In Canada, Governor Poloz has so far resisted the urge to lower rates, even though the Canadian economy has been steadily losing steam throughout 2019. His reticence to act can be primarily attributed to financial stability concerns; the Canadian consumer is still heavily indebted, and they want to avoid spurring another borrowing spree. But, with Poloz stepping down in early June, we could see the BoC under a new Governor take a different approach. Given the apparent reticence to ease policy for financial stability considerations, we remain of the view that the BoC is likely to be behind the curve, and that when they do finally decide to cut rates, they will have to cut quick and hard.
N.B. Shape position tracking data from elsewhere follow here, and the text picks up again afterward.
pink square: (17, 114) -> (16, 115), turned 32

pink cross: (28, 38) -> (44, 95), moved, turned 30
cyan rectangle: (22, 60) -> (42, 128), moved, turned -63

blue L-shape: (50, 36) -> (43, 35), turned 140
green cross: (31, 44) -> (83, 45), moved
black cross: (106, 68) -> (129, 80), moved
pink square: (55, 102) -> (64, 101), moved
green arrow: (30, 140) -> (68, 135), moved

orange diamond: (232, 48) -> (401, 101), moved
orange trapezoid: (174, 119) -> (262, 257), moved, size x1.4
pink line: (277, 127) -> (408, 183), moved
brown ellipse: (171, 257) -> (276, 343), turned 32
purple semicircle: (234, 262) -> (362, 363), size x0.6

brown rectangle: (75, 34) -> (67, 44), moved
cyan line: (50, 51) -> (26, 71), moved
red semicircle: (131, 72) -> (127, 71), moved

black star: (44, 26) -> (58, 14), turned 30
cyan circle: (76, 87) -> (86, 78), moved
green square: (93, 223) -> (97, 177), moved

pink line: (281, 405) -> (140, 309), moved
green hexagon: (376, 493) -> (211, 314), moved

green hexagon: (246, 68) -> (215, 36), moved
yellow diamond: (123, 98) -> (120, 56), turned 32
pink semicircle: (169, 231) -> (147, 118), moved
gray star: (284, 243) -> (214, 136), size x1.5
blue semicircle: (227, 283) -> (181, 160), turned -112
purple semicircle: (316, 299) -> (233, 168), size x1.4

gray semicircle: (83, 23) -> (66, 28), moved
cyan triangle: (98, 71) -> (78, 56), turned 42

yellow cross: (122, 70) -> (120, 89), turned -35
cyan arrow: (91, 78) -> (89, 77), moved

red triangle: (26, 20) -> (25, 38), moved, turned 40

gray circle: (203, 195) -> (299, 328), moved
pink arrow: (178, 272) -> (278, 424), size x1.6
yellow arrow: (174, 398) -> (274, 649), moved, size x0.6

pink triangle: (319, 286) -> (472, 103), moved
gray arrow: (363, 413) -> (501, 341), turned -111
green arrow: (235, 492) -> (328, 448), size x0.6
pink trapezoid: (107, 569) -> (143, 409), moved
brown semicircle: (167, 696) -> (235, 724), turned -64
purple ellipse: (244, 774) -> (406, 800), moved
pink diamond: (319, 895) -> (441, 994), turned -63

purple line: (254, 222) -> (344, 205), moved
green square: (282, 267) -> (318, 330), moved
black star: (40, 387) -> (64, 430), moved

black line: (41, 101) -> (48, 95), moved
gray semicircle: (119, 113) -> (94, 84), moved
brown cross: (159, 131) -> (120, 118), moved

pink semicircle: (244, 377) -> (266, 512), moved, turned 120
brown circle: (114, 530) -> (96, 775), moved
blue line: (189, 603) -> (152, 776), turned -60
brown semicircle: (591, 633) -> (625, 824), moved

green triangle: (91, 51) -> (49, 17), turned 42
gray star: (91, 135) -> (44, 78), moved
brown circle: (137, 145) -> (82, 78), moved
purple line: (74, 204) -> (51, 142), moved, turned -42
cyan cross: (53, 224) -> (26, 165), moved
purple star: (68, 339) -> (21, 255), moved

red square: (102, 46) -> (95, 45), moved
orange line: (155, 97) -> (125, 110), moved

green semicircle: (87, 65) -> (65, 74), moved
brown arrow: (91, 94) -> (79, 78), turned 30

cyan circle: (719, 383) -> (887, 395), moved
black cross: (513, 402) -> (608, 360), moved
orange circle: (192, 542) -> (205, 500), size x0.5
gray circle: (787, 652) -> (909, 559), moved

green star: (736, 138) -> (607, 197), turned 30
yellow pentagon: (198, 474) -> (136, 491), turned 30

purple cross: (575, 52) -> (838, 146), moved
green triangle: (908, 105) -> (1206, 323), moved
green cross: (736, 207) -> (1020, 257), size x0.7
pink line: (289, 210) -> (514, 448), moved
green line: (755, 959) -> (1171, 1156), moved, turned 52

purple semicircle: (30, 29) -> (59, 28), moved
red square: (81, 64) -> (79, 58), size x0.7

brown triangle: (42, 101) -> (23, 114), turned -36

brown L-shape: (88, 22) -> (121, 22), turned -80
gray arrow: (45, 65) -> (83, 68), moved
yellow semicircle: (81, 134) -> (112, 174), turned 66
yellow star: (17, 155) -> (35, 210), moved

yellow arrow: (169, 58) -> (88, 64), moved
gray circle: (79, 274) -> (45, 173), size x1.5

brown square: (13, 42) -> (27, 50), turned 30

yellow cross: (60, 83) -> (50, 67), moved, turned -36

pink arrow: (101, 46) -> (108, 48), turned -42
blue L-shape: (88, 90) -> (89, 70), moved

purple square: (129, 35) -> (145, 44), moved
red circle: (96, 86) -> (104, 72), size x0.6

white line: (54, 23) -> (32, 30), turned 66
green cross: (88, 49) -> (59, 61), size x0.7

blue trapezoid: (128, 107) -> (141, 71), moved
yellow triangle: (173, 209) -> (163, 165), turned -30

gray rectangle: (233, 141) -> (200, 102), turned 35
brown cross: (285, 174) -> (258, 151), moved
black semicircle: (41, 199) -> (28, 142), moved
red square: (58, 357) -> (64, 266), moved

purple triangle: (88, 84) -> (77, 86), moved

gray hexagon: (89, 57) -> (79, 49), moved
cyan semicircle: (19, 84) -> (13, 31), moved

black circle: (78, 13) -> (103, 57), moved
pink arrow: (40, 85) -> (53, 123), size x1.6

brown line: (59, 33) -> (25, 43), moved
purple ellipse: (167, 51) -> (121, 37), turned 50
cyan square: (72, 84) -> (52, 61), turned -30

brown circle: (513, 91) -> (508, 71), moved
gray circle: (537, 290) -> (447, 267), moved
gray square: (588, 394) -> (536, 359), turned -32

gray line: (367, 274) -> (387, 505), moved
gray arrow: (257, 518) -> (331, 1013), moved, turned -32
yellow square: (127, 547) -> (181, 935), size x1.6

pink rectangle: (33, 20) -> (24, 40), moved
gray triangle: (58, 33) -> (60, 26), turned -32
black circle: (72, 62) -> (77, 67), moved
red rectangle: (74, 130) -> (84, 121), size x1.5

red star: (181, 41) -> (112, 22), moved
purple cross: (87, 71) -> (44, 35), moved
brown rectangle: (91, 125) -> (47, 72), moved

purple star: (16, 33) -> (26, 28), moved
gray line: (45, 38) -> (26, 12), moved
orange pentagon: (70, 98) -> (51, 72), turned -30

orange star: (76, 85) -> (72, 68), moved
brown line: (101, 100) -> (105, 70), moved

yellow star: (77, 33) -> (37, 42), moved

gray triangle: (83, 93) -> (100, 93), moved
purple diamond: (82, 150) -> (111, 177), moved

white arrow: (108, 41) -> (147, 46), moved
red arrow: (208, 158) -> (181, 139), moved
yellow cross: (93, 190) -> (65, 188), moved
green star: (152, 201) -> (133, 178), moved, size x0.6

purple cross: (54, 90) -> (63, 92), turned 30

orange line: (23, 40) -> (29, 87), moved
The Diversified Bond Fund returned 4.3% in 2019, net of fees. The bulk of the return this year can be attributed to our investment grade holdings. As discussed earlier, credit spreads across North America had performed exceptionally well in 2019, finishing the year close to cycle tights.
As opposed to 2018, we did have an allocation to government bonds throughout the year, which contributed about 85bps to the fund. As regular readers would recall, we started allocating to European sovereign bonds (France and Germany) in March. At the time, we felt that Europe would be the hardest hit from a continuing slowdown in China and a potential intensification of the trade war, making those bonds a good insurance policy. Later in the summer, as things deteriorated further between the US and China, we added 10 and 30 year US treasuries as well as 30 year Canadian government bonds, taking our government bond allocation to 28% at the end of September. Since then, trade tensions have improved and the world economy has stabilized, prompting us to reduce the fund’s duration. As of the time of writing, the only government bonds left in the diversified bond fund are German and French bonds, and duration has been reduced to 4.3 years.
For the full year 2019, the Credit Opps returned 6.3%, net of fees. Like the DBF, the Credit Opps benefited from strong performance in credit. Throughout the first half of the year, we harvested profits on high yield positions, taking the sector’s weight from 24% in December 2018 to 16% in June 2019. In the summer, we also entered credit hedges through the HYG ETF, further reducing the risk of the portfolio.
Leverage was relatively constant, oscillating around 1x for most of the year. One change we made to the overlay was reducing the term of the bonds we own, thereby reducing risk and volatility (i.e. instead of buying 5-10 year corporate bonds, the overlay was mostly composed of 3-5 year bonds).
Due to the exceptional circumstances brought about by the US/China trade war, we felt it was prudent to add US treasuries to the Credit Opps in July. We eventually exited the position in December, with a net gain to the fund of about 30bps.
Credit spreads on investment grade and high yield have moved tighter, as money continues to pour into bond funds. As we screen for securities across sectors and within ratings buckets the opportunities are few and far between. If we don’t see an economic slowdown, duration won’t be much help as interest rates, for now, don’t appear to be heading much lower. Although its early in the year, our expectation is that this will be a tricky year for bonds. With risk-reward as marginal as it is, being sensible about positioning, credit exposure and liquidity will be key. We remain confident that our conservative posture will payoff when markets become more rational.
Until next month,
The Bond Team: Mark, Etienne and Chris
1 All Ninepoint Diversified Bond Fund returns and fund details are a) based on Series F units; b) net of fees; c) annualized if period is greater than one year; d) as at December 31, 2019 1 All Ninepoint Credit Income Opportunities Fund returns and fund details are a) based on Class F units; b) net of fees; c) annualized if period is greater than one year; d) as at December 31, 2019.